Le bulletin n°54 de février 2011, du groupe de travail « Chine » de la LDH est paru. Comme l’ensemble de ses prédécesseurs, il est disponible en ligne sur le présent site à la rubrique « groupes de travail ». C’est un outil unique d’information et de réflexion. Bonne lecture ! Vous lirez ici directement l’article éditorial de ce bulletin
Les réactions officielles chinoises aux bouleversements survenus dans les pays arabes et dernièrement en Libye sont gênées et contradictoires. La presse affirme, d’une part, qu’il s’agit d’un échec flagrant des Etats-Unis dans leur tentative de maîtriser la région et d’autre part, qu’au nom d’une prétendue « démocratie » et d’une prétendue « révolution », les États-unis cherchent à créer « un camp libéral pro-américain au Proche-Orient ».
Le ton général est négatif. Il peut en résulter, dit le Global Times (22 février), une « brutale cassure dans le rythme du développement mondial » et un « profond changement dans le modèle de croissance qui prévaut depuis un demi siècle ». La population ne doit pas y trouver un modèle : « le pays sait combien une révolution peut être destructrice ».
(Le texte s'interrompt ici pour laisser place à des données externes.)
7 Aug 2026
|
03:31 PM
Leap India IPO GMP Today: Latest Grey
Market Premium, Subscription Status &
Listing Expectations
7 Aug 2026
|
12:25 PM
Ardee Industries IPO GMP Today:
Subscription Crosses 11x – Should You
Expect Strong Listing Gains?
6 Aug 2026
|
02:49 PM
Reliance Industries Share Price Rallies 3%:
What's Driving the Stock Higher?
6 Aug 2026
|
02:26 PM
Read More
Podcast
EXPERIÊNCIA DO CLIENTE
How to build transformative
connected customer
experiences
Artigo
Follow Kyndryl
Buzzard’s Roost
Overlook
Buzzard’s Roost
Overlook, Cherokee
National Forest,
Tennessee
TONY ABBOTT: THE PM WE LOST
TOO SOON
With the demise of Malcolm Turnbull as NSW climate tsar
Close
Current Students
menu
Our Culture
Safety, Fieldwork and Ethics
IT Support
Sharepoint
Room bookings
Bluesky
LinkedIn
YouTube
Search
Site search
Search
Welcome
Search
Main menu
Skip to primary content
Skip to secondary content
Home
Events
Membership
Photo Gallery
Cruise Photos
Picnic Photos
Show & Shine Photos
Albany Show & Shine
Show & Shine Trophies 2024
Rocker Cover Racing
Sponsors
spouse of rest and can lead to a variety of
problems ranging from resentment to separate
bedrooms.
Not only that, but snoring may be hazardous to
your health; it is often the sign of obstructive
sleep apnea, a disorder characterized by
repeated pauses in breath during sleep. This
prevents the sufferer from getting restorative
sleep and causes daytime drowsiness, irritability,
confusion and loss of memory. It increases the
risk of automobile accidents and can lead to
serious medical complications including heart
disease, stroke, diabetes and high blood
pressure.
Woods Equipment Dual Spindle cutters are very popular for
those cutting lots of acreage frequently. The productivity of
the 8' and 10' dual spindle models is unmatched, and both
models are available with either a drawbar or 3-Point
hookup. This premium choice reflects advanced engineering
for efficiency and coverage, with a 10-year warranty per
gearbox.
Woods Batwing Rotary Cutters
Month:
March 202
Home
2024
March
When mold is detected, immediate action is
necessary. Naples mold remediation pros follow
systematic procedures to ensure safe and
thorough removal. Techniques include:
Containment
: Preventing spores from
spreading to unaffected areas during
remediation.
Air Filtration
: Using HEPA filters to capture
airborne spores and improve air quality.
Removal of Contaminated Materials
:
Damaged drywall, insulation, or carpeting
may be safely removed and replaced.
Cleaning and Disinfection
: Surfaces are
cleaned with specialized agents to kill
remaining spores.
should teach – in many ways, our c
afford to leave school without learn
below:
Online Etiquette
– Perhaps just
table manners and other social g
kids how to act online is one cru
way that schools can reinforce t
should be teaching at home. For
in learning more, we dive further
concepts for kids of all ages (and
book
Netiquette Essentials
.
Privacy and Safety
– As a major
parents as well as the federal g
La cible, ce sont les États-unis. Il ne s’agit pas plus d’une twitter que d’une facebook révolution, notamment en Egypte : le peuple a été « poussé dans les rues par quelques élites qui ont une idée de la démocratie à l’occidentale et qui l’ont incité à suivre des slogans et des symboles qui lui étaient parfaitement étrangers ».
Pourtant plusieurs facteurs des insurrections méditerranéennes se retrouvent en Chine et donnent à penser aux dirigeants : inflation, chômage des diplômés, corruption, accaparements du pouvoir. Le contrôle des informations n’empêche pas l’envoi d’appels anonymes à des rassemblements au nom de la « révolution de jasmin ». Prenant peur, le pouvoir a lancé à partir du 19 février une vague d’arrestations sans précédent pour « subversion du pouvoir d’État ». Les intellectuels Ran Yunfei, Hua Chunhui, Liang Haiyi, Ding Mao et Chen Wei sont
détenus. On ne sait rien depuis une semaine des avocats Jiang Tianyong, Teng Biao et du militant Gu Chuan ; le silence de la police fait craindre des tortures afin d’obtenir des aveux. Le sort de l’avocat Tang Jitian, détenu plusieurs jours, reste incertain à cette date (28 février).
Pour l’Égypte, les orientations étaient simples : « La priorité pour les militaires désormais, c’est de mettre un terme aux crimes et aux actes terroristes et de restaurer la stabilité sociale ». (China Daily, 14 février) « La révolution semble avoir tout changé mais en réalité, il n’y a pas de force capable de créer un progrès dans la société pour promouvoir ces changements » (Global Times, 14 février). Bref, les Égyptiens soufrent de ne pas être dirigés par un Parti communiste de
type chinois. La place Tahrir 2011 rappelait un peu la place Tiananmen de 1989 mais l’armée égyptienne a manqué de courage pour tirer sur les manifestants.
Révélateur aussi, le silence quasi total sur l’accession à l’indépendance par référendum du Soudan du Sud, masquant une inquiétude : cette indépendance par référendum « constitue un dangereux précédent pour tous les pays confrontés à la menace séparatiste ». (Hebdomadaire de Liaowang, 12 février)
Peu de personnes se sont rassemblées les 20 et 27 février à travers le pays. Le plus gros chiffre avancé pour le 20 février serait de mille personnes dans la capitale. Ces anonymes réunis par l’Internet à peu de frais et quasiment sans danger ne criaient pas de slogans ; ils marchaient en silence à côté des passants. Cependant le nombre des policiers casqués et prêts à intervenir « au cas où », l’annulation des congés de vacances et le maintien au bureau de nombreux agents publics comme l’assignation à résidence ou de la mise à l’écart d’une centaine de dissidents et de pétitionnaires révèlent une inquiétude certaine des autorités.
Au demeurant, le travail des censeurs se complique. Le jasmin ne se trouve pas qu’en Tunisie : c’est aussi le titre d’une chanson populaire chinoise. Le terme est resté bloqué sur le microblog – comme naguère la « chaise vide » de Liu Xiaobo – et la chanson est interdite d’antenne.